• _Problem_: Write down the whole listing below again without changing a word.

• _Given information_:
★ ★ ★

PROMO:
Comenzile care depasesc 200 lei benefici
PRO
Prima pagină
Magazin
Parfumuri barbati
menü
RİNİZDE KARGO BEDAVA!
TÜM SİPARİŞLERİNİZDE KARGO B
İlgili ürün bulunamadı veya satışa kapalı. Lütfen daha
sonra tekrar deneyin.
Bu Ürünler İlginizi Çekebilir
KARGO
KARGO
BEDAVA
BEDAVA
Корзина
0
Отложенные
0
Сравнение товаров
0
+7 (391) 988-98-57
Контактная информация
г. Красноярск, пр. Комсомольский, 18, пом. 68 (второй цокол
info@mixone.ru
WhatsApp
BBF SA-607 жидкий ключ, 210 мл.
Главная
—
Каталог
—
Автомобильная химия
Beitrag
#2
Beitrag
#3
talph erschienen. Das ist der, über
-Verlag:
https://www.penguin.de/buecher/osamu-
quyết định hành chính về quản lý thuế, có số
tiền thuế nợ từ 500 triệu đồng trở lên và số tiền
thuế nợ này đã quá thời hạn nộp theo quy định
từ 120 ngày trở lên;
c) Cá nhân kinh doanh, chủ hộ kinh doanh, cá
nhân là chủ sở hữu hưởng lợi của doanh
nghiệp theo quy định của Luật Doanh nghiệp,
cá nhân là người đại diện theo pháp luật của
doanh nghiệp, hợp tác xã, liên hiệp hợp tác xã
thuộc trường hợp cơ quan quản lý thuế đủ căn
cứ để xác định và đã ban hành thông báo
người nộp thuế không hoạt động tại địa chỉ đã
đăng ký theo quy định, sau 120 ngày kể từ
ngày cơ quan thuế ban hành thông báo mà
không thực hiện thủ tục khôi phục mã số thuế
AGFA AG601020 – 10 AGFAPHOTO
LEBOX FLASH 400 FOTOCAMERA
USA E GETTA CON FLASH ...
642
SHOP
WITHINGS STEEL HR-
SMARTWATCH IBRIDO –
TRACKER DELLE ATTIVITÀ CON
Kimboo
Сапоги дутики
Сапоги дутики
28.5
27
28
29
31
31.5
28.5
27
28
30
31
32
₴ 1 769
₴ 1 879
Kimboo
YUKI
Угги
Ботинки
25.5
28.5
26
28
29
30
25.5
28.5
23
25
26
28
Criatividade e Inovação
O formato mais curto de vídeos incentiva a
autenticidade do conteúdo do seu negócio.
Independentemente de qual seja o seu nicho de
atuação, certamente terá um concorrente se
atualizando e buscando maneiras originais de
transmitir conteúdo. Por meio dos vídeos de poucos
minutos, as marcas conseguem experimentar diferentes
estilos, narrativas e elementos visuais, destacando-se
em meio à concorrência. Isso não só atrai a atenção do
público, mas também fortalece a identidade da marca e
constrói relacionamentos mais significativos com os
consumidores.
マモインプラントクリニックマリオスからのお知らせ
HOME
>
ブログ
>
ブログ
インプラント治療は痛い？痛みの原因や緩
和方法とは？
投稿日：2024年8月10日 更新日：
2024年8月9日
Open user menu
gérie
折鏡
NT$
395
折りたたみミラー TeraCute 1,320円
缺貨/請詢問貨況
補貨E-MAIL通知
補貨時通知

★ ★ ★

• _Solution to the problem_:
PROMO:
Comenzile care depasesc 200 lei benefici
PRO
Prima pagină
Magazin
Parfumuri barbati
menü
RİNİZDE KARGO BEDAVA!
TÜM SİPARİŞLERİNİZDE KARGO B
İlgili ürün bulunamadı veya satışa kapalı. Lütfen daha
sonra tekrar deneyin.
Bu Ürünler İlginizi Çekebilir
KARGO
KARGO
BEDAVA
BEDAVA
Корзина
0
Отложенные
0
Сравнение товаров
0
+7 (391) 988-98-57
Контактная информация
г. Красноярск, пр. Комсомольский, 18, пом. 68 (второй цокол
info@mixone.ru
WhatsApp
BBF SA-607 жидкий ключ, 210 мл.
Главная
—
Каталог
—
Автомобильная химия
Beitrag
#2
Beitrag
#3
talph erschienen. Das ist der, über
-Verlag:
https://www.penguin.de/buecher/osamu-
quyết định hành chính về quản lý thuế, có số
tiền thuế nợ từ 500 triệu đồng trở lên và số tiền
thuế nợ này đã quá thời hạn nộp theo quy định
từ 120 ngày trở lên;
c) Cá nhân kinh doanh, chủ hộ kinh doanh, cá
nhân là chủ sở hữu hưởng lợi của doanh
nghiệp theo quy định của Luật Doanh nghiệp,
cá nhân là người đại diện theo pháp luật của
doanh nghiệp, hợp tác xã, liên hiệp hợp tác xã
thuộc trường hợp cơ quan quản lý thuế đủ căn
cứ để xác định và đã ban hành thông báo
người nộp thuế không hoạt động tại địa chỉ đã
đăng ký theo quy định, sau 120 ngày kể từ
ngày cơ quan thuế ban hành thông báo mà
không thực hiện thủ tục khôi phục mã số thuế
AGFA AG601020 – 10 AGFAPHOTO
LEBOX FLASH 400 FOTOCAMERA
USA E GETTA CON FLASH ...
642
SHOP
WITHINGS STEEL HR-
SMARTWATCH IBRIDO –
TRACKER DELLE ATTIVITÀ CON
Kimboo
Сапоги дутики
Сапоги дутики
28.5
27
28
29
31
31.5
28.5
27
28
30
31
32
₴ 1 769
₴ 1 879
Kimboo
YUKI
Угги
Ботинки
25.5
28.5
26
28
29
30
25.5
28.5
23
25
26
28
Criatividade e Inovação
O formato mais curto de vídeos incentiva a
autenticidade do conteúdo do seu negócio.
Independentemente de qual seja o seu nicho de
atuação, certamente terá um concorrente se
atualizando e buscando maneiras originais de
transmitir conteúdo. Por meio dos vídeos de poucos
minutos, as marcas conseguem experimentar diferentes
estilos, narrativas e elementos visuais, destacando-se
em meio à concorrência. Isso não só atrai a atenção do
público, mas também fortalece a identidade da marca e
constrói relacionamentos mais significativos com os
consumidores.
マモインプラントクリニックマリオスからのお知らせ
HOME
>
ブログ
>
ブログ
インプラント治療は痛い？痛みの原因や緩
和方法とは？
投稿日：2024年8月10日 更新日：
2024年8月9日
Open user menu
gérie
折鏡
NT$
395
折りたたみミラー TeraCute 1,320円
缺貨/請詢問貨況
補貨E-MAIL通知
補貨時通知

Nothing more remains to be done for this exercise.